American jazz musician

Tony Williamson is an American mandolin player from Chatham County, North Carolina, whose compositions integrate everything from traditional Piedmont string band tunes to classical music and jazz.

== Early life ==
Tony Williamson was born in the rural Piedmont region of North Carolina to a family of woodworkers and musicians. His grandfather and father played banjo in their spare time, while Tony's older siblings played guitar, fiddle, and banjo. His grandfather, Alfred, made his own musical instruments and mentored his grandchildren, Tony and Gary, who began playing music around 1957. Tony and Gary started performing together at a young age, with Tony on mandolin and Gary on banjo. In 1968, the Williamson Brothers recorded "John Henry" for Follett Publishing Co. for an anthology called Discovering Music Together. Also included in this book and LP record album collection were contributions from Blood Sweat & Tears and the Boston Symphony. By 1969, the brothers had won First place Mandolin and First place Band at the Old Time Fiddlers and Bluegrass Festival World Championship in Union Grove, North Carolina.

== Education ==
Williamson graduated from the University of North Carolina-Chapel Hill in 1975.

== Music career ==
Williamson began touring with the band Bluegrass Alliance upon graduating college. He continued on to play with a variety of classical, jazz, folk, and bluegrass bands throughout his career. He has performed all over the world, including locations such as France, Ireland, Japan, Taiwan, Brazil, and Peru. Williamson has performed with many musicians, including Alison Krauss, Chris Thile, Earl Scruggs, Bill Monroe, Bobby Hicks, Tony Rice, Vassar Clements, David Grisman, Sam Bush, Ricky Skaggs, Jerry Douglas, and Robin and Linda Williams. Williamson also owns and operates Mandolin Central, an international resource for vintage instruments.

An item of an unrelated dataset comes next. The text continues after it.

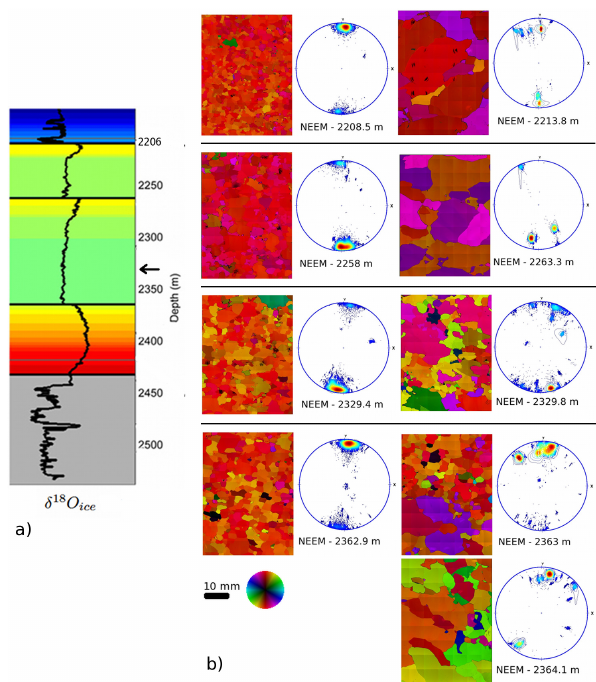
Figure 7. Abrupt variations of fabrics and microstructures around the discontinuities observed in the δ 18 O ice signal (a) (Dahl-Jensen et al., 2013). Different colors along the stable isotope record high- light the disturbed sections. The reconstructed age-scale corre- sponds to a continuous color scale. Microstructure and fabric data (b) were chosen on each side of the various discontinuities, but also to reveal other discontinuities (see text). The length scale is the same for all microstructure images (black line). The orientation color scale is given by the color wheel. The pole figures are plotted with the vertical axis (core axis) vertically in the plane of the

== Awards and recognition ==
Williamson won the International Bluegrass Music Award for Recorded Event of the Year in 1994. Williamson won the North Carolina Heritage Award in 2018.

== Personal life ==
In addition to being a professional musician, Williamson operated a home-based flint and obsidian knife-making business. Years of fine work with these and the mandolin caused Williamson to develop severe fasciitis in both his arms, and several specialists told Williamson he would never be able to play again. Williamson was rehabilitated by switching briefly to an electric mandolin and undergoing treatment by a traditional Chinese medicine healer.